§ Texto mostrado:
.....

En el evangelio de San Lucas hay un pasaje iluminador. Hablando de
los dos discípulos de Emaús, el evangelista describe su desilusión:
«Nosotros esperábamos que sería él el que iba a librar a Israel»(Lc
24, 21). Este debió de ser también el sentimiento de los demás
discípulos, antes de su encuentro con Cristo resucitado. Sólo
después de la resurrección comenzaron a comprender que en la pascua
de Cristo se había realizado la redención del hombre. El Espíritu
Santo los guiaría luego a la verdad completa, revelándoles que el
Crucificado había entregado su cuerpo y había derramado su sangre
como sacrificio de expiación por los pecados de los hombres, por los
pecados de todo el mundo (cf. 1 Jn 2, 2).
También el autor de la carta a los Hebreos nos ofrece una clara
síntesis del misterio:«Cristo(...) penetró en el santuario una vez
para siempre, no con sangre de machos cabríos ni de novillos, sino
con su propia sangre, consiguiendo una redención eterna» (Hb 9,
11-12)
4. Hoy reafirmamos esta verdad en la Statio orbis de este Congreso
eucarístico internacional, mientras, obedeciendo al mandato de
Cristo, volvemos a hacer «en conmemoración suya» cuanto él
realizó en el Cenáculo la víspera de su pasión.

.....

§ Ejercicios:
(a) Resume en pocas frases el párrafo del texto que comienza con "En el evangelio de San Lucas", sin perder sus datos principales.
(b) Reproduce literalmente el tramo del texto que empieza en las palabras "En el evangelio" y termina después de "1 Jn 2, 2).".
Los datos que vienen a continuación son un material independiente del texto.

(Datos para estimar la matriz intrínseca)
.....

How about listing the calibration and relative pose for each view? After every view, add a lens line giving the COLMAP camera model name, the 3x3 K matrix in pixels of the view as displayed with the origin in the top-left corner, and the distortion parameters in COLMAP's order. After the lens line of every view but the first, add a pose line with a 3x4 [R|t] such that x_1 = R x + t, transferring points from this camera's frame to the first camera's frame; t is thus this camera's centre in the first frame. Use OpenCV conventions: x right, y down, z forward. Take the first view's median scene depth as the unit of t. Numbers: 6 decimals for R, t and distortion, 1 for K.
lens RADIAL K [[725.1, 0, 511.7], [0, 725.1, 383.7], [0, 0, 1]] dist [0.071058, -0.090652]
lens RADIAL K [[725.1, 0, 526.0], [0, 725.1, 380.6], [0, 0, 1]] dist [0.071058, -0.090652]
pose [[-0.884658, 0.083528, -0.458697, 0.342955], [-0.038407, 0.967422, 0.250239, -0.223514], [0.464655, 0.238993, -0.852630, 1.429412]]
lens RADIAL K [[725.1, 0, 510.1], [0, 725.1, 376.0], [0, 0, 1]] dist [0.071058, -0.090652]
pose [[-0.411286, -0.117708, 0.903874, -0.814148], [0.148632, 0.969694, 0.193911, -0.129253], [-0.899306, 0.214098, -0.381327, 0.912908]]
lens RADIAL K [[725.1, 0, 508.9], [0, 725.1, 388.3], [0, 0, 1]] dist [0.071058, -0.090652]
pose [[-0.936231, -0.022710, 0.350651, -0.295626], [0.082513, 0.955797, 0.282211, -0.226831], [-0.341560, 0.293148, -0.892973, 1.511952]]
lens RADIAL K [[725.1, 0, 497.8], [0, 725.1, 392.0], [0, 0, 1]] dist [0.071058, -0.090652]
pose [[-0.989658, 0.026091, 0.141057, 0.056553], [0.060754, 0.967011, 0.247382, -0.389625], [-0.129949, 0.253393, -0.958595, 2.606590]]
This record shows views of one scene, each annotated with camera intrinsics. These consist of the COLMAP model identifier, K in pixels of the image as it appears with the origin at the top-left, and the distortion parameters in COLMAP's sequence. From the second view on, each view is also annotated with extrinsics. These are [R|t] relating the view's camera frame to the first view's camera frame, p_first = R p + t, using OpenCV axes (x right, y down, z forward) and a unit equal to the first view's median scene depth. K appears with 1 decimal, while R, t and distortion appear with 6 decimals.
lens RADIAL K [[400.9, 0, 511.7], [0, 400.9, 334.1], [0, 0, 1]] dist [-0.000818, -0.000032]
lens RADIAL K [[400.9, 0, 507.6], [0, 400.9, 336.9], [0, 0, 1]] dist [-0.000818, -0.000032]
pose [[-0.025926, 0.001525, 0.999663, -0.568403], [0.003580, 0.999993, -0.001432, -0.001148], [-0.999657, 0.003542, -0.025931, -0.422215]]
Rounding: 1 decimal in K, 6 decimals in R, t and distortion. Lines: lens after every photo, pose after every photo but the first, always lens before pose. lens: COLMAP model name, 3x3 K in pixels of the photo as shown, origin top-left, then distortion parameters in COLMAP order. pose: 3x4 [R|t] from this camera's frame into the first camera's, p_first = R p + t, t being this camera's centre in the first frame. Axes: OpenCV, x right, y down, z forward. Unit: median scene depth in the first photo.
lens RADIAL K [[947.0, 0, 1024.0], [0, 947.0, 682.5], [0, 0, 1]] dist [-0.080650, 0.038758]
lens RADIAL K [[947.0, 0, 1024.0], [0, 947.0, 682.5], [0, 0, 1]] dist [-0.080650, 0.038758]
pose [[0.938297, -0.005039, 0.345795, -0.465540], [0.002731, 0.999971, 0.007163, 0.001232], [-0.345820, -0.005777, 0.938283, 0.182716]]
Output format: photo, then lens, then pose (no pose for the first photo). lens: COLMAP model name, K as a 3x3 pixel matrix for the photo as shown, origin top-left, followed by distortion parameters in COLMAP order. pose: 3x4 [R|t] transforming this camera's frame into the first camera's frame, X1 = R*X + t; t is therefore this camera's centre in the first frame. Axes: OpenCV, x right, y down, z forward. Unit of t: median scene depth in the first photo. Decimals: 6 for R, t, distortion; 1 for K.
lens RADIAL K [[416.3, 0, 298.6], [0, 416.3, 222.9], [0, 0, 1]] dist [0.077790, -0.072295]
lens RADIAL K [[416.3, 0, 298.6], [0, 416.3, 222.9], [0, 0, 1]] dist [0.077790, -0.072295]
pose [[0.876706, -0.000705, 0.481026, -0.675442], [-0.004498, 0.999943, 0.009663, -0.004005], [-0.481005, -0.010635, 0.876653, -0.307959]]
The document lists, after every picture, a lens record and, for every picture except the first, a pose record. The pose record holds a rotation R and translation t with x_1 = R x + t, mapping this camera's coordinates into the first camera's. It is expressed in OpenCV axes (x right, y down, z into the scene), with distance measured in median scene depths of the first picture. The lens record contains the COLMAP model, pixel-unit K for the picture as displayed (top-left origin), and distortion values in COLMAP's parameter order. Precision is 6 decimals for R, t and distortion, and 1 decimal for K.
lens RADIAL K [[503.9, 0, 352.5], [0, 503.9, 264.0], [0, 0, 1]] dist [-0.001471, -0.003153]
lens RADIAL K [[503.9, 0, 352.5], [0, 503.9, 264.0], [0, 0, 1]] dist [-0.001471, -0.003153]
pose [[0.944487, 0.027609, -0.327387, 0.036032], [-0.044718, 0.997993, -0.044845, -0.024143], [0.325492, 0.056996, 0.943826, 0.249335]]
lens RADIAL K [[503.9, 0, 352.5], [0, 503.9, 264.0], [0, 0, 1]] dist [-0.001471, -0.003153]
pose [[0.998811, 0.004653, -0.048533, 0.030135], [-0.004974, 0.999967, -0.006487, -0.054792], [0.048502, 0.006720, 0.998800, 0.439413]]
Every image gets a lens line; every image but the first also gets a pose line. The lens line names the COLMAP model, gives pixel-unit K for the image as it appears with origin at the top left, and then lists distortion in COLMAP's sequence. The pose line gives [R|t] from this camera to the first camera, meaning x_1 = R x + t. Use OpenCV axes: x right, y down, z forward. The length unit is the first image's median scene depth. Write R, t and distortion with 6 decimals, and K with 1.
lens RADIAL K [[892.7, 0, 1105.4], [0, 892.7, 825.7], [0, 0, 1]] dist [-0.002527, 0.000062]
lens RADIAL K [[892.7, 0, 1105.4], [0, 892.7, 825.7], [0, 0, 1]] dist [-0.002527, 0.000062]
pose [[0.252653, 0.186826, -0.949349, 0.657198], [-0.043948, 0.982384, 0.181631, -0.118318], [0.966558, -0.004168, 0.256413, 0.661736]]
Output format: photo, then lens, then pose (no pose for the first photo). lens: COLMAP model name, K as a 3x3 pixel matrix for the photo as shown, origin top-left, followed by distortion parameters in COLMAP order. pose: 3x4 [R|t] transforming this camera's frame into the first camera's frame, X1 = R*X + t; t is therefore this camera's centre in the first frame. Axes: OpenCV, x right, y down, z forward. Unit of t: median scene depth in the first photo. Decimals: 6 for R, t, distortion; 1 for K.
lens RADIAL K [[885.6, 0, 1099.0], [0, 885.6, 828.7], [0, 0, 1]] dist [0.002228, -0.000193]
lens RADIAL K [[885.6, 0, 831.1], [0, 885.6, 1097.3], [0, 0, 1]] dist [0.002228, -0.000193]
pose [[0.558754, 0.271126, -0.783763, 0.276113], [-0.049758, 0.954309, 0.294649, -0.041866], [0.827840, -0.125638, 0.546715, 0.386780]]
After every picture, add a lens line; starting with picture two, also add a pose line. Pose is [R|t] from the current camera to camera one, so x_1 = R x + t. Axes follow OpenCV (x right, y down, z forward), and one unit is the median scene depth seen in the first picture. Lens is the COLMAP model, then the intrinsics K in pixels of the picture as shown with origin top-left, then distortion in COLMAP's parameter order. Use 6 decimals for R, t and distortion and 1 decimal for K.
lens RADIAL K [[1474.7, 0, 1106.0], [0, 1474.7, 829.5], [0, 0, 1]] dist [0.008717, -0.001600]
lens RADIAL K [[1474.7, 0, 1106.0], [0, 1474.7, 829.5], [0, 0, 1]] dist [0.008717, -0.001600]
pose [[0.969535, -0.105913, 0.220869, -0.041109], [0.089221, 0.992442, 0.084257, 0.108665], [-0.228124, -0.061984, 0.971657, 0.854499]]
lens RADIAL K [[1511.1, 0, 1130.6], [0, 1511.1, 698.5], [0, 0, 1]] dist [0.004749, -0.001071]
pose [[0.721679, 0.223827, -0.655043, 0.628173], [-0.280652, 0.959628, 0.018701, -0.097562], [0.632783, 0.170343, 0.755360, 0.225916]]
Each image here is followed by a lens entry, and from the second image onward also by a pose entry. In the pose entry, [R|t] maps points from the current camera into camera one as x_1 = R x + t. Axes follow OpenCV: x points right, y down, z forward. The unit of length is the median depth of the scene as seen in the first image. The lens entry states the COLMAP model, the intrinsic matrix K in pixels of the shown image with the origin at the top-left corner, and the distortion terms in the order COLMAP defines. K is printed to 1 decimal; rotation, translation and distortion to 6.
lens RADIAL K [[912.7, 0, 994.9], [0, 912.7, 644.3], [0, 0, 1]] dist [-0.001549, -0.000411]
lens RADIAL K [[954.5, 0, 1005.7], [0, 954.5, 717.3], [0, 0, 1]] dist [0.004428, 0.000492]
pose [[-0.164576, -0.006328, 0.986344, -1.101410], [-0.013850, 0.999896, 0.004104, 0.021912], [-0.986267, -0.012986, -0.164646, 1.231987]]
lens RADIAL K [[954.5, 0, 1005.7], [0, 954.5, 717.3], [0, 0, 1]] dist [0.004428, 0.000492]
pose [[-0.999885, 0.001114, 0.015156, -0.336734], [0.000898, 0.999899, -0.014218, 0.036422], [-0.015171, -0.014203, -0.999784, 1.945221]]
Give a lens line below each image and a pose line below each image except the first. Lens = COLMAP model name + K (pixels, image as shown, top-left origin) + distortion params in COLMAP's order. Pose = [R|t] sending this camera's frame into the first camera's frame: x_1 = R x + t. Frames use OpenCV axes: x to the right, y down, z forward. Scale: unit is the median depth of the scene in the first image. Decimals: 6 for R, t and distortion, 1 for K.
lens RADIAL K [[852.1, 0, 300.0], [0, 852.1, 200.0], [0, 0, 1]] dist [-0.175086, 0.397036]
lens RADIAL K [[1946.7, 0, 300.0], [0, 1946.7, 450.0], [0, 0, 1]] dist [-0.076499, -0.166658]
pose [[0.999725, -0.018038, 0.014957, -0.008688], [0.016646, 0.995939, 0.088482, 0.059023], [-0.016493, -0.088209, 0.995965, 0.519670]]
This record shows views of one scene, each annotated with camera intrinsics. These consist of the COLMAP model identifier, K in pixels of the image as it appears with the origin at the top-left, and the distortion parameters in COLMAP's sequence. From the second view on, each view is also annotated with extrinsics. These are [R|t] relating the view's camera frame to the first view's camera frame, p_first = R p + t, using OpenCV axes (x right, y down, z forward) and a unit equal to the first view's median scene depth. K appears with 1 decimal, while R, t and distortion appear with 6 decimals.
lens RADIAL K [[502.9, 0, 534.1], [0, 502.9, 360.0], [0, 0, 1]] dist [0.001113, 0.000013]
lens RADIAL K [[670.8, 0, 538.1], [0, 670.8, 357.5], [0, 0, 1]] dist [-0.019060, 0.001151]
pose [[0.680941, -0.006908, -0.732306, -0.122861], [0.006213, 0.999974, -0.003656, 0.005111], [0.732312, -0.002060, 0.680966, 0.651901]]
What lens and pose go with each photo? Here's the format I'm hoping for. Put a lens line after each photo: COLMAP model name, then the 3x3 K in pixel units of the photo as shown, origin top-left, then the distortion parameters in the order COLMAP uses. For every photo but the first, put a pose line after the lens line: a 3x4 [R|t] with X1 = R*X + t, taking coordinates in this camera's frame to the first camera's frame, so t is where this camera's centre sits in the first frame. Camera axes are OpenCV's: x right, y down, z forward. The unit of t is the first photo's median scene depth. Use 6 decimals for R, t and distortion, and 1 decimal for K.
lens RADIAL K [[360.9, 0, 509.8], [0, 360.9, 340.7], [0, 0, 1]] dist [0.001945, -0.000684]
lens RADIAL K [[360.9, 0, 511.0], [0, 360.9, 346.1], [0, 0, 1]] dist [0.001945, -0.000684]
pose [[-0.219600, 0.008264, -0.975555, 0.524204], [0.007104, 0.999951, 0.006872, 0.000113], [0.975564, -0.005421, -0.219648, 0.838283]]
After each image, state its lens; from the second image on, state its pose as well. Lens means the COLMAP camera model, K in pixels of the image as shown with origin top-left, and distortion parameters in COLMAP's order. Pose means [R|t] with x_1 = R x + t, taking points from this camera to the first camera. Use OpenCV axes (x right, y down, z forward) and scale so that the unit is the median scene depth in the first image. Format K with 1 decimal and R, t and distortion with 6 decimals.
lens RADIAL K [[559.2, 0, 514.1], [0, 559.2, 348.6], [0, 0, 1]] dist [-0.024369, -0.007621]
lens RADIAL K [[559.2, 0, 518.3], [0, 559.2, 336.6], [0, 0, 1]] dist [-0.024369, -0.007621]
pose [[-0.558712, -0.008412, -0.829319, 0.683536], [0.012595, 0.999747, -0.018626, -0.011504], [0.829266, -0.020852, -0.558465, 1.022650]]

.....

§ Respuestas:
(a) Según el evangelio de San Lucas, los discípulos de Emaús expresaron su desilusión: «Nosotros esperábamos que sería él el que iba a librar a Israel» (Lc 24, 21). Los demás discípulos debieron de sentir lo mismo antes de encontrarse con Cristo resucitado. Solo después de la resurrección empezaron a comprender que en la pascua de Cristo se había realizado la redención del hombre. Más tarde, el Espíritu Santo les revelaría que el Crucificado entregó su cuerpo y derramó su sangre como sacrificio de expiación por los pecados de todo el mundo (cf. 1 Jn 2, 2).

(b)
En el evangelio de San Lucas hay un pasaje iluminador. Hablando de
los dos discípulos de Emaús, el evangelista describe su desilusión:
«Nosotros esperábamos que sería él el que iba a librar a Israel»(Lc
24, 21). Este debió de ser también el sentimiento de los demás
discípulos, antes de su encuentro con Cristo resucitado. Sólo
después de la resurrección comenzaron a comprender que en la pascua
de Cristo se había realizado la redención del hombre. El Espíritu
Santo los guiaría luego a la verdad completa, revelándoles que el
Crucificado había entregado su cuerpo y había derramado su sangre
como sacrificio de expiación por los pecados de los hombres, por los
pecados de todo el mundo (cf. 1 Jn 2, 2).